Brown went in a new direction with her third middle-grade novel, The Very Unfortunate Wish of Melony Yoshimura, which came out in 2023. In this contemporary fantasy, inspired by a Japanese folktale, a girl frustrated by her parents’ protectiveness manifests a shape-shifting demon who gradually takes over her life. The book, which drew comparisons to Neil Gaiman’s Coraline, won an Oregon Book Award.



Brown already has a fourth middle-grade novel, Rick Kotani’s 400 Million Dollar Summer, slated for release in February. It’s set in Oregon and stars a young baseball player – her first male protagonist.

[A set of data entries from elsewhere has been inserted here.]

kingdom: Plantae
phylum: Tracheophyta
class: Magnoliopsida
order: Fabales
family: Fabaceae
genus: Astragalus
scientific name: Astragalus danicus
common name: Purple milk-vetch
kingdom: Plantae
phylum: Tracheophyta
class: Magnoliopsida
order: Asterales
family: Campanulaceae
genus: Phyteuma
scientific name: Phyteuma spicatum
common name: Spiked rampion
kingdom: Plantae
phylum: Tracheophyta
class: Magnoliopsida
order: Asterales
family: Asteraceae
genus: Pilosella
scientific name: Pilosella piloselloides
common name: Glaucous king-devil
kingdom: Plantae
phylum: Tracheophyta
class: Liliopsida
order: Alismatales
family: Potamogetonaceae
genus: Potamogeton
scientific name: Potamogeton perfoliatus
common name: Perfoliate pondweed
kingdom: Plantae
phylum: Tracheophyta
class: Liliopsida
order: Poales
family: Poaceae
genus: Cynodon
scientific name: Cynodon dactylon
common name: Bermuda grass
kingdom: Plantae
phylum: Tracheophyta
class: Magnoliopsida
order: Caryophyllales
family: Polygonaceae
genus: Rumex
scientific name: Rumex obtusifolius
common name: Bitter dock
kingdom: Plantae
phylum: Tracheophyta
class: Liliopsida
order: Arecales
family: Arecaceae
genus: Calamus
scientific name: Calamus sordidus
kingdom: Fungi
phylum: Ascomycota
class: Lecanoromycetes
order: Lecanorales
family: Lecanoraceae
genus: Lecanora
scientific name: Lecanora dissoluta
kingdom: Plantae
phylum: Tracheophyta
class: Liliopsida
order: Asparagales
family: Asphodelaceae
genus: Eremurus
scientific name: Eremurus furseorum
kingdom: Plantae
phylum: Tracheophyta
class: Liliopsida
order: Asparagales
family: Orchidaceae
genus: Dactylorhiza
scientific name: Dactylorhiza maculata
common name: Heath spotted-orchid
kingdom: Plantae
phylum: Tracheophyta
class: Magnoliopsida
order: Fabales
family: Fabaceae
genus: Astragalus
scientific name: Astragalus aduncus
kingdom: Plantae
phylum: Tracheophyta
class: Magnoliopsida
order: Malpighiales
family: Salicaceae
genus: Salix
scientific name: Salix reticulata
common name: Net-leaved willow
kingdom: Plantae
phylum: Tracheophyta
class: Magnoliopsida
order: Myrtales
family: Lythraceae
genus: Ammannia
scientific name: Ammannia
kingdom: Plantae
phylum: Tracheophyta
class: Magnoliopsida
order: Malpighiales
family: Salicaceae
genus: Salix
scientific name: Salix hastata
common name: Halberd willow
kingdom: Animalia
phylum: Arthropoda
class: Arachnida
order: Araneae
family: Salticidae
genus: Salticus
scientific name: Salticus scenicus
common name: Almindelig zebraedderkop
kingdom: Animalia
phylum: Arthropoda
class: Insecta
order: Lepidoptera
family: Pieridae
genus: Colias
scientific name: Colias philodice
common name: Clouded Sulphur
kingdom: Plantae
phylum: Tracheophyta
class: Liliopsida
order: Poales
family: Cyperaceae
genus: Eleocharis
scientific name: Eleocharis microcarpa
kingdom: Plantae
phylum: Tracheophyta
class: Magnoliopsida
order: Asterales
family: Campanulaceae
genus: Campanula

As a mother of three boys, “I’ve sat through hundreds of hours of baseball games now, and so I know a lot about it without even having played it,” she said.
Meanwhile, Brown is excited to attend – and take part in – her first Portland Book Festival on Nov. 2. She’ll read her new picture book, Perfect, inspired by the Japanese art of kintsugi, during a storytime slot. And in a collaboration between the festival’s owner, Literary Arts, and the Portland Jazz Composers Ensemble, a Nov. 1 concert titled Playing With Words will feature a composition by saxophonist Tim Willcox that was inspired by The Very Unfortunate Wish of Melony Yoshimura.
Like many authors, Brown grew up reading voraciously, an experience she credits to having had a pre-internet childhood. Later, she got into movies and started writing screenplays. But “it’s infinitely harder to get a movie made than to get a book published,” she said. “I was like, you know, I’d like to have more than five people read something that I wrote. And it’s worked out for me.”
Brown had the idea for While I Was Away while she was writing screenplays – she mentioned it to a studio executive. “I would say out of all my books, it’s my most all-ages type of story,” she said. “But since the protagonist is 12, I felt like that’s who it should be written for first and foremost.” Her agent and publisher supported the idea of positioning her in the middle grade market.
“I found that I really liked it, because there are a lot of coming-of-age issues that I think are really highlighted during that age,” Brown said. Plus, her three sons were at that age. “I would see them and their friends, and it was almost like a revisiting of that time when I learned to love books and those themes that drew me in.”
While Melony has drawn plenty of young fans who split along the lines of “it’s really not that scary” and “why did it have to be so scary,” Brown said her first two books have attracted more readers her age, including Asian Americans.
“I was surprised by that,” Brown said. “But then once I thought about it, yeah, that makes sense, because when we were growing up, we didn’t necessarily have that” – “we” being Asian Americans, and “that” being Asian American representation in books. “So it’s almost like a catching-up.”
Brown is pleased to see adults reading middle grade in general, noting Barnes & Noble’s 2022 decision to cut back on stocking middle grade hardcovers in favor of best-selling trade paperbacks. “Up to 80 percent of middle grade hardcovers bought by B&N were routinely returned unsold to publishers,” the bookseller’s CEO, Jamie Daunt, told Publishers Lunch.
On top of that, Brown said publishers are calling for shorter books and more graphic novels for kids in the face of the “Decline by 9,” as industry watchers refer to the decrease in kids’ reading by that age.
“So I think what I’d love everyone to remember for middle grade is adults can read middle grade, too,” Brown said. “There’s some really great stories in middle grade.”